Print the listing exactly.

--------------------------------------------------

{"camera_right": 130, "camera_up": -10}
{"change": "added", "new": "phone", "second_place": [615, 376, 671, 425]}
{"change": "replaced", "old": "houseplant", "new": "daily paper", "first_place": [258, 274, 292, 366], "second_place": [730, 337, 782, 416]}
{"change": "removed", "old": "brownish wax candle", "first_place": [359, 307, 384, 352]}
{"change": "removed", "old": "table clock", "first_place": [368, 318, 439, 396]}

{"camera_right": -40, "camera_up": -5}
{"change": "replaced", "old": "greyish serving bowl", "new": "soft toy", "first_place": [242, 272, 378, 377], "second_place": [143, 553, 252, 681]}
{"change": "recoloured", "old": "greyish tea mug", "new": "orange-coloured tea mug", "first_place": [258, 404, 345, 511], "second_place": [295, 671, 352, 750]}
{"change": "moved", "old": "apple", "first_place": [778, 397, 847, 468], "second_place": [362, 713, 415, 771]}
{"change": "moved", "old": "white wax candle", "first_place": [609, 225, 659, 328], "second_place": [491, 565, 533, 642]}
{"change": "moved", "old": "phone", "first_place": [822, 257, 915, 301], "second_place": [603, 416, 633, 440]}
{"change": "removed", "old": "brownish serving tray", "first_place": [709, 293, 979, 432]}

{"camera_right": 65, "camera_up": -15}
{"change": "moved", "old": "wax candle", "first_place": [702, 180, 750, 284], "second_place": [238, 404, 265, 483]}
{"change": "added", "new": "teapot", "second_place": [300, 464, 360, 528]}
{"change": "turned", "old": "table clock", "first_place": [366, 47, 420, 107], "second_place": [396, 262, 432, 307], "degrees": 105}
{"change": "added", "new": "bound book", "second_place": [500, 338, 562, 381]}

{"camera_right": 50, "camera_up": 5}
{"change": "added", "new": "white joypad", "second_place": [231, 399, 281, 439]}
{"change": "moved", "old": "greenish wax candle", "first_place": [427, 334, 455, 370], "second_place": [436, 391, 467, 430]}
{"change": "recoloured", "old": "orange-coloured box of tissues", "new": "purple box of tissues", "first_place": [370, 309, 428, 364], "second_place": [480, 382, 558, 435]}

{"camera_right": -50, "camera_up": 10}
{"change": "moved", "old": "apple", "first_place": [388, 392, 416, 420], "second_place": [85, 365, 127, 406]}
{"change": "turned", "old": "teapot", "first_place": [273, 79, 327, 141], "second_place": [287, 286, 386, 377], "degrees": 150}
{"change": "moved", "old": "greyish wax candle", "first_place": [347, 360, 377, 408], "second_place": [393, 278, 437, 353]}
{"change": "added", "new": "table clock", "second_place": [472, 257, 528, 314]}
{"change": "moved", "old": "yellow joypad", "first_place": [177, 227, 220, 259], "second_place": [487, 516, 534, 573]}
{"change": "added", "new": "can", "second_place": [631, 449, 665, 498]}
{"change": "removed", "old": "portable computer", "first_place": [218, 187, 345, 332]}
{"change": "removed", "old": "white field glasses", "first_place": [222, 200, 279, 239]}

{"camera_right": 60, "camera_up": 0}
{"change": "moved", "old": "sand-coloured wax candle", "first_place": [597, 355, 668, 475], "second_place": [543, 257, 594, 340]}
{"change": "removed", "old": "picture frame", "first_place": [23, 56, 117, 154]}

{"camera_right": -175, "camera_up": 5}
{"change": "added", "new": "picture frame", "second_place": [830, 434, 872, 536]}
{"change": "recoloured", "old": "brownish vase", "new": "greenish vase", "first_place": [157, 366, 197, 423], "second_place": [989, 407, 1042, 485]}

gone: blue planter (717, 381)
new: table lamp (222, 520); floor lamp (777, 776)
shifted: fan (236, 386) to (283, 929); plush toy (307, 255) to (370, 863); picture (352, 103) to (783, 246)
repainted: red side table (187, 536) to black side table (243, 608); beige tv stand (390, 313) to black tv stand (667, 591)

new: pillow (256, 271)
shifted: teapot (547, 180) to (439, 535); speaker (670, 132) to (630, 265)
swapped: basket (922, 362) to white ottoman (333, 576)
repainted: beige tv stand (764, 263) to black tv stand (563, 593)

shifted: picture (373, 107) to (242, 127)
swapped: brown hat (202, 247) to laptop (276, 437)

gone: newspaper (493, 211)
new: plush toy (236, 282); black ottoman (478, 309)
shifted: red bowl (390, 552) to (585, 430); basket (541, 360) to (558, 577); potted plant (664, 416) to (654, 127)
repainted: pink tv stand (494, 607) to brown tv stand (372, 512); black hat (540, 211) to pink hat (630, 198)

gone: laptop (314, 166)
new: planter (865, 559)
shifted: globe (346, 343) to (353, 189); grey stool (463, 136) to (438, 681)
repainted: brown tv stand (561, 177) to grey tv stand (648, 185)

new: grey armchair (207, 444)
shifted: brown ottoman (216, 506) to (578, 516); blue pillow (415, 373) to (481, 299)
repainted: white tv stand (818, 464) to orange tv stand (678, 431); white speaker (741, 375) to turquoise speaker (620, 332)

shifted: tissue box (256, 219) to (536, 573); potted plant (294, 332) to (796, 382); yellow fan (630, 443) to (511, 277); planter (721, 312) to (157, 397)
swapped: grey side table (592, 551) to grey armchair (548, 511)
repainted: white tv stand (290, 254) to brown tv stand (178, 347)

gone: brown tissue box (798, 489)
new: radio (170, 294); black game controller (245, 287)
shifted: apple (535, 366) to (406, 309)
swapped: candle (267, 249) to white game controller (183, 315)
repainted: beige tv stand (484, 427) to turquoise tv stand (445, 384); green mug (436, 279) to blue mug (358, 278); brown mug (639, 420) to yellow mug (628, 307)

--------------------------------------------------

» Response to the exercise
{"camera_right": 130, "camera_up": -10}
{"change": "added", "new": "phone", "second_place": [615, 376, 671, 425]}
{"change": "replaced", "old": "houseplant", "new": "daily paper", "first_place": [258, 274, 292, 366], "second_place": [730, 337, 782, 416]}
{"change": "removed", "old": "brownish wax candle", "first_place": [359, 307, 384, 352]}
{"change": "removed", "old": "table clock", "first_place": [368, 318, 439, 396]}

{"camera_right": -40, "camera_up": -5}
{"change": "replaced", "old": "greyish serving bowl", "new": "soft toy", "first_place": [242, 272, 378, 377], "second_place": [143, 553, 252, 681]}
{"change": "recoloured", "old": "greyish tea mug", "new": "orange-coloured tea mug", "first_place": [258, 404, 345, 511], "second_place": [295, 671, 352, 750]}
{"change": "moved", "old": "apple", "first_place": [778, 397, 847, 468], "second_place": [362, 713, 415, 771]}
{"change": "moved", "old": "white wax candle", "first_place": [609, 225, 659, 328], "second_place": [491, 565, 533, 642]}
{"change": "moved", "old": "phone", "first_place": [822, 257, 915, 301], "second_place": [603, 416, 633, 440]}
{"change": "removed", "old": "brownish serving tray", "first_place": [709, 293, 979, 432]}

{"camera_right": 65, "camera_up": -15}
{"change": "moved", "old": "wax candle", "first_place": [702, 180, 750, 284], "second_place": [238, 404, 265, 483]}
{"change": "added", "new": "teapot", "second_place": [300, 464, 360, 528]}
{"change": "turned", "old": "table clock", "first_place": [366, 47, 420, 107], "second_place": [396, 262, 432, 307], "degrees": 105}
{"change": "added", "new": "bound book", "second_place": [500, 338, 562, 381]}

{"camera_right": 50, "camera_up": 5}
{"change": "added", "new": "white joypad", "second_place": [231, 399, 281, 439]}
{"change": "moved", "old": "greenish wax candle", "first_place": [427, 334, 455, 370], "second_place": [436, 391, 467, 430]}
{"change": "recoloured", "old": "orange-coloured box of tissues", "new": "purple box of tissues", "first_place": [370, 309, 428, 364], "second_place": [480, 382, 558, 435]}

{"camera_right": -50, "camera_up": 10}
{"change": "moved", "old": "apple", "first_place": [388, 392, 416, 420], "second_place": [85, 365, 127, 406]}
{"change": "turned", "old": "teapot", "first_place": [273, 79, 327, 141], "second_place": [287, 286, 386, 377], "degrees": 150}
{"change": "moved", "old": "greyish wax candle", "first_place": [347, 360, 377, 408], "second_place": [393, 278, 437, 353]}
{"change": "added", "new": "table clock", "second_place": [472, 257, 528, 314]}
{"change": "moved", "old": "yellow joypad", "first_place": [177, 227, 220, 259], "second_place": [487, 516, 534, 573]}
{"change": "added", "new": "can", "second_place": [631, 449, 665, 498]}
{"change": "removed", "old": "portable computer", "first_place": [218, 187, 345, 332]}
{"change": "removed", "old": "white field glasses", "first_place": [222, 200, 279, 239]}

{"camera_right": 60, "camera_up": 0}
{"change": "moved", "old": "sand-coloured wax candle", "first_place": [597, 355, 668, 475], "second_place": [543, 257, 594, 340]}
{"change": "removed", "old": "picture frame", "first_place": [23, 56, 117, 154]}

{"camera_right": -175, "camera_up": 5}
{"change": "added", "new": "picture frame", "second_place": [830, 434, 872, 536]}
{"change": "recoloured", "old": "brownish vase", "new": "greenish vase", "first_place": [157, 366, 197, 423], "second_place": [989, 407, 1042, 485]}

gone: blue planter (717, 381)
new: table lamp (222, 520); floor lamp (777, 776)
shifted: fan (236, 386) to (283, 929); plush toy (307, 255) to (370, 863); picture (352, 103) to (783, 246)
repainted: red side table (187, 536) to black side table (243, 608); beige tv stand (390, 313) to black tv stand (667, 591)

new: pillow (256, 271)
shifted: teapot (547, 180) to (439, 535); speaker (670, 132) to (630, 265)
swapped: basket (922, 362) to white ottoman (333, 576)
repainted: beige tv stand (764, 263) to black tv stand (563, 593)

shifted: picture (373, 107) to (242, 127)
swapped: brown hat (202, 247) to laptop (276, 437)

gone: newspaper (493, 211)
new: plush toy (236, 282); black ottoman (478, 309)
shifted: red bowl (390, 552) to (585, 430); basket (541, 360) to (558, 577); potted plant (664, 416) to (654, 127)
repainted: pink tv stand (494, 607) to brown tv stand (372, 512); black hat (540, 211) to pink hat (630, 198)

gone: laptop (314, 166)
new: planter (865, 559)
shifted: globe (346, 343) to (353, 189); grey stool (463, 136) to (438, 681)
repainted: brown tv stand (561, 177) to grey tv stand (648, 185)

new: grey armchair (207, 444)
shifted: brown ottoman (216, 506) to (578, 516); blue pillow (415, 373) to (481, 299)
repainted: white tv stand (818, 464) to orange tv stand (678, 431); white speaker (741, 375) to turquoise speaker (620, 332)

shifted: tissue box (256, 219) to (536, 573); potted plant (294, 332) to (796, 382); yellow fan (630, 443) to (511, 277); planter (721, 312) to (157, 397)
swapped: grey side table (592, 551) to grey armchair (548, 511)
repainted: white tv stand (290, 254) to brown tv stand (178, 347)

gone: brown tissue box (798, 489)
new: radio (170, 294); black game controller (245, 287)
shifted: apple (535, 366) to (406, 309)
swapped: candle (267, 249) to white game controller (183, 315)
repainted: beige tv stand (484, 427) to turquoise tv stand (445, 384); green mug (436, 279) to blue mug (358, 278); brown mug (639, 420) to yellow mug (628, 307)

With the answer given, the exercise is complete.